Confirm that Elastic Cloud Enterprise is now also able to check the Zookeeper status and make changes.

[followers] Restart the Docker Zookeeper, Director, and Runner containers:

		docker restart frc-zookeeper-servers-zookeeper
docker restart frc-directors-director
docker restart frc-runners-runner
		
	

Verify that the Zookeeper sync status reports an odd number for zk_quorum_size and that no Zookeeper hosts are marked as lost.

Recover the Zookeeper follower

Zookeeper followers can sometimes refuse a [leader] election or become state corrupted. The following steps can be used to recover a broken or corrupted Zookeeper [follower]. These steps should only be considered after confirming a Zookeeper leader, as the [follower] will be reset to copy the state from [leader].
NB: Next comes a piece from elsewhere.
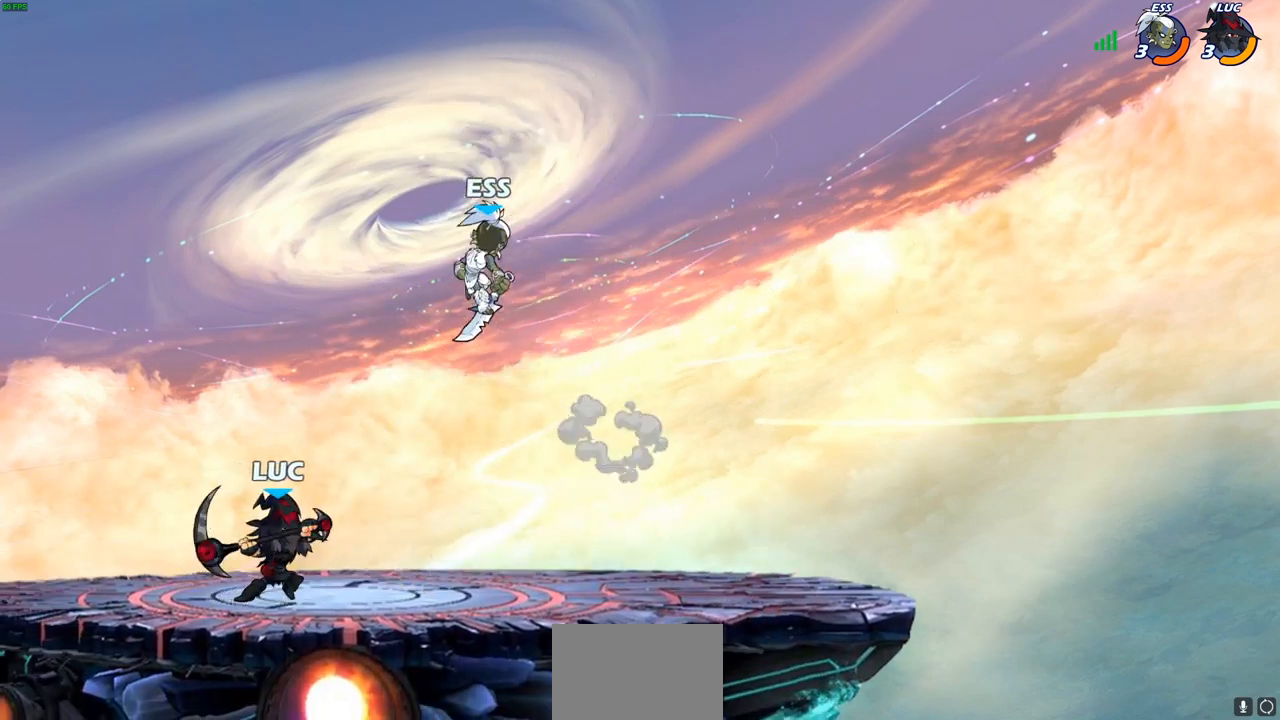
{"buttons": [], "left_stick": "up-left", "right_stick": "center", "events": [[50, "SQUARE", "up"], [117, "left_stick", "right"], [183, "left_stick", "center"], [450, "left_stick", "up-left"]]}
On the [follower], do the following:

Get the director host’s Zookeeper /data directory path:

		docker inspect --format '{{ range .Mounts }}{{ .Source }} {{ end }}' frc-zookeeper-servers-zookeeper | grep --color=auto \"zookeeper/data\"
		
	

Stop the Docker Runner and Zookeeper containers:

		docker stop frc-runners-runner
docker stop frc-zookeeper-servers-zookeeper

Under the determined /data directory, remove the sub-directory data/version-NUMBER, replacing the NUMBER placeholder.
```
/mnt/data/elastic/MY_IP/services/zookeeper/data$ rm -R ./version-NUMBER/
		
```
Make sure that myid file exists and is retained.
Start the Runner container, which will auto-start the Docker Zookeeper container.
```
docker start frc-runners-runner
		
```
Wait a few minutes for Zookeeper states to sync. Then check the Zookeeper sync status to confirm the following:
- zk_server_state follower
- zk_outstanding_requests 0
Confirm that the [leader] recognizes the added [follower] by checking the Zookeeper sync status for an incremented zk_synced_followers count.